- **Brief**: Below are the records; reproduce all of them exactly but without any images.

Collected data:
+++

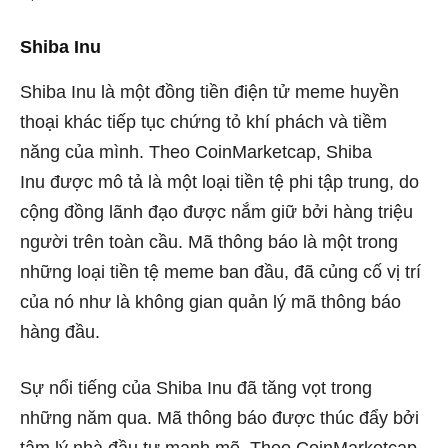
Shiba Inu
Shiba Inu là một đồng tiền điện tử meme huyền
thoại khác tiếp tục chứng tỏ khí phách và tiềm
năng của mình. Theo CoinMarketcap,
Shiba
Inu
được mô tả là một loại tiền tệ phi tập trung, do
cộng đồng lãnh đạo được nắm giữ bởi hàng triệu
người trên toàn cầu. Mã thông báo là một trong
những loại tiền tệ meme ban đầu, đã củng cố vị trí
của nó như là không gian quản lý mã thông báo
hàng đầu.
Sự nổi tiếng của Shiba Inu đã tăng vọt trong
những năm qua. Mã thông báo được thúc đẩy bởi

+++

- **Task answer**:
Shiba Inu
Shiba Inu là một đồng tiền điện tử meme huyền
thoại khác tiếp tục chứng tỏ khí phách và tiềm
năng của mình. Theo CoinMarketcap,
Shiba
Inu
được mô tả là một loại tiền tệ phi tập trung, do
cộng đồng lãnh đạo được nắm giữ bởi hàng triệu
người trên toàn cầu. Mã thông báo là một trong
những loại tiền tệ meme ban đầu, đã củng cố vị trí
của nó như là không gian quản lý mã thông báo
hàng đầu.
Sự nổi tiếng của Shiba Inu đã tăng vọt trong
những năm qua. Mã thông báo được thúc đẩy bởi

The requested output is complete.